New Relic
Semaphore
| Feature | Semaphore | |
|---|---|---|
| Pricing | Free / from $0.3/mo | Free / from $10/mo |
| Free Plan | ✓ Yes | ✓ Yes |
| Rating | 4.3 / 5 | 4.3 / 5 |
| Best For | development-teams, sre-teams, startups, devops-engineers | development-teams, open-source-projects, startups, monorepo-users |
| Founded | 2008 | 2012 |
| Apm | ✓ | ✗ |
| Infrastructure Monitoring | ✓ | ✗ |
| Log Management | ✓ | ✗ |
| Browser Monitoring | ✓ | ✗ |
| Synthetics | ✓ | ✗ |
| Ai Assistant | ✓ | ✗ |
| Distributed Tracing | ✓ | ✗ |
| Error Tracking | ✓ | ✗ |
| Parallel Pipelines | ✗ | ✓ |
| Test Reports | ✗ | ✓ |
| Secrets Management | ✗ | ✓ |
| Docker Support | ✗ | ✓ |
| Caching | ✗ | ✓ |
| Notifications | ✗ | ✓ |
✓ New Relic Pros
- Generous free tier with 100GB/month data ingest
- Full-stack observability in one platform
- Usage-based pricing is cost-effective for many teams
- Strong AI assistant (New Relic AI) for troubleshooting
✗ New Relic Cons
- Per-user pricing for full platform access
- Data retention limits on free tier
- Can be complex to set up comprehensively
✓ Semaphore Pros
- Extremely fast build times
- Generous free tier for open source
- Easy YAML-based configuration
- Built-in secrets management
✗ Semaphore Cons
- Smaller community than GitHub Actions
- Limited marketplace for pre-built steps
- Debugging failed builds can be tricky
The Verdict
New Relic is built for development teams and sre teams, with a focus on apm and infrastructure-monitoring.

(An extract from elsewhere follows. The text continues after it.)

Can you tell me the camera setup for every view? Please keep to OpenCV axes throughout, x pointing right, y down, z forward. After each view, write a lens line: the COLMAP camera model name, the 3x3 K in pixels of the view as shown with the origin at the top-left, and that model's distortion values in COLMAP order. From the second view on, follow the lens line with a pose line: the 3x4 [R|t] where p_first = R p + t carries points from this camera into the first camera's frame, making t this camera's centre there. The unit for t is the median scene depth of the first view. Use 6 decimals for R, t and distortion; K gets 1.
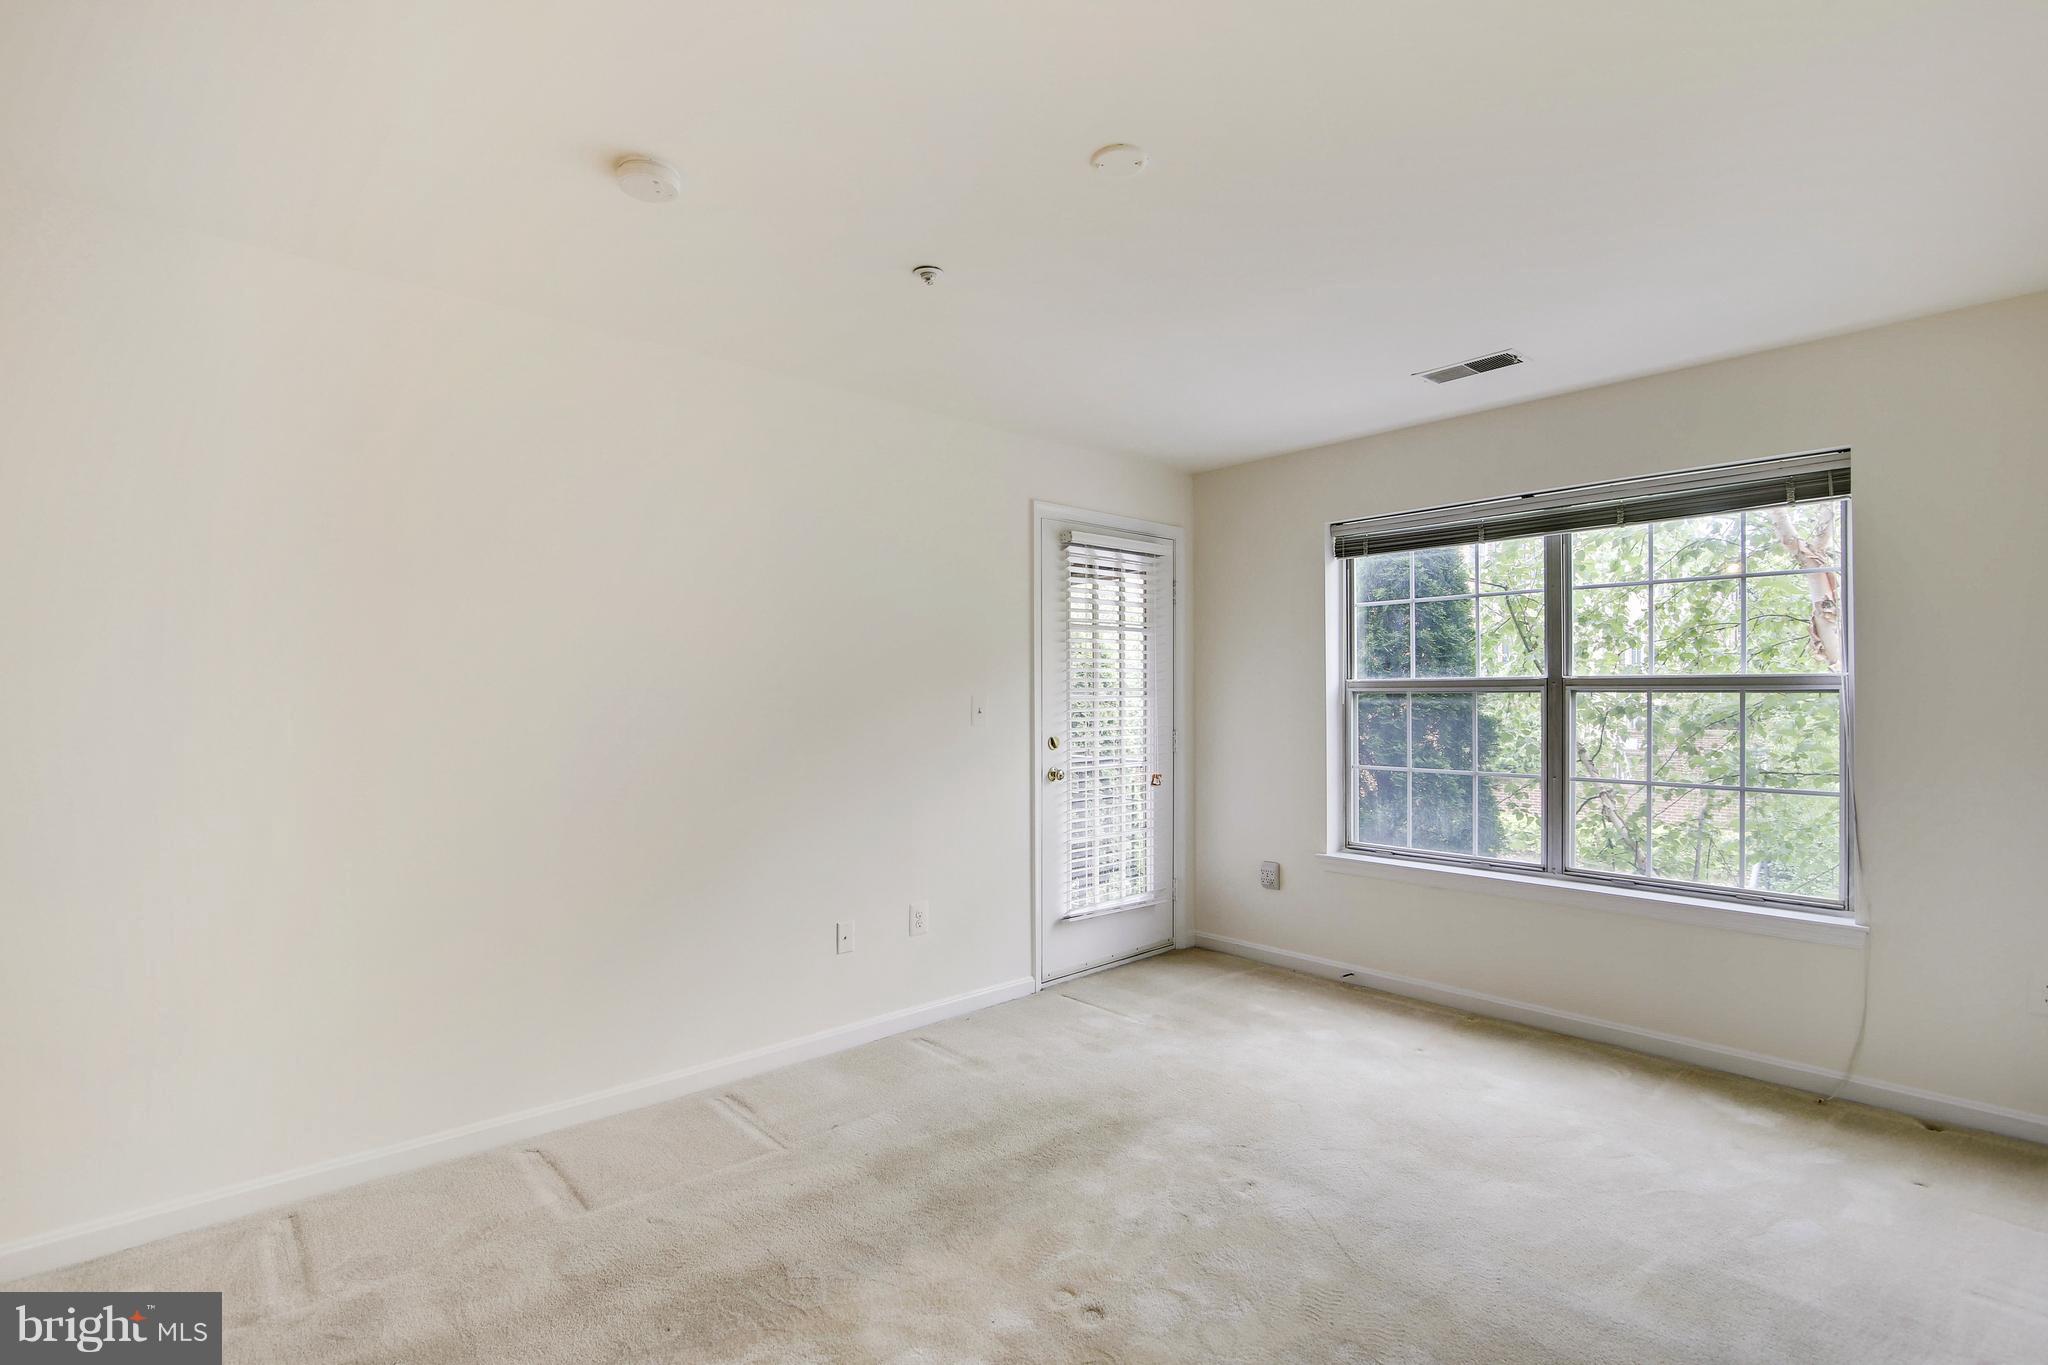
lens RADIAL K [[961.8, 0, 1024.0], [0, 961.8, 682.5], [0, 0, 1]] dist [-0.004425, -0.000397]
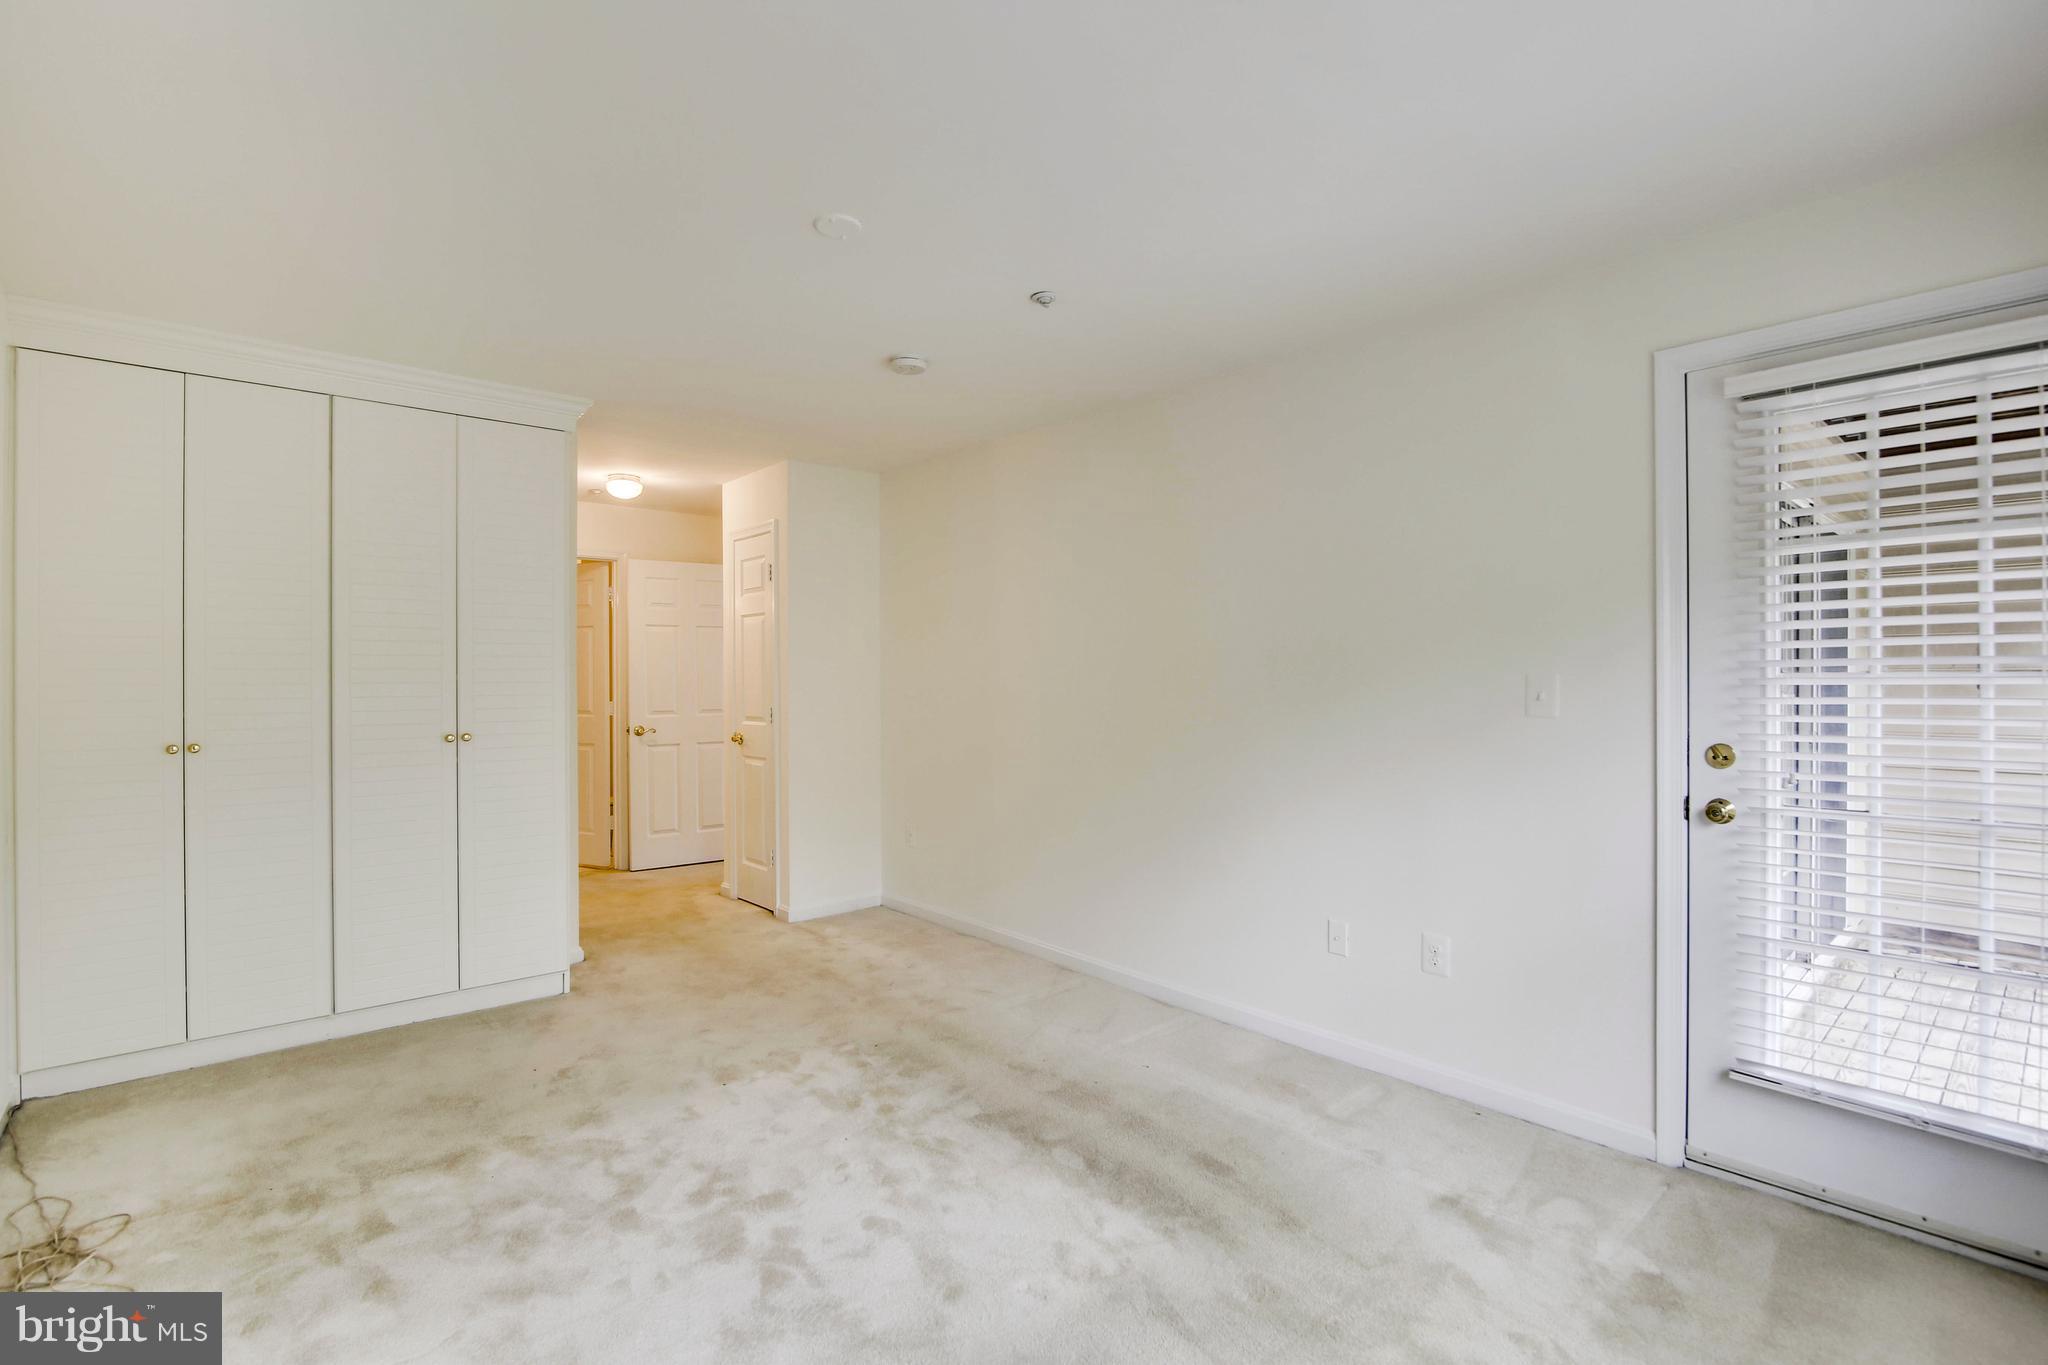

Semaphore targets development teams and open source projects and leads with parallel-pipelines and test-reports.
On pricing, New Relic is the clear winner for budget-conscious users — starting at $0.3/mo compared to $10/mo for Semaphore. That $9.7/mo difference adds up quickly for growing teams.
Both offer free plans, so you can test each with your real workflow before committing to a subscription.
Feature-wise, New Relic offers broader built-in capabilities (8 features vs 6), while Semaphore takes a more focused approach — which can mean a simpler, faster onboarding experience.
Both tools are a solid fit for development teams, startups — in those cases, the decision often comes down to workflow style and how your team prefers to organize work.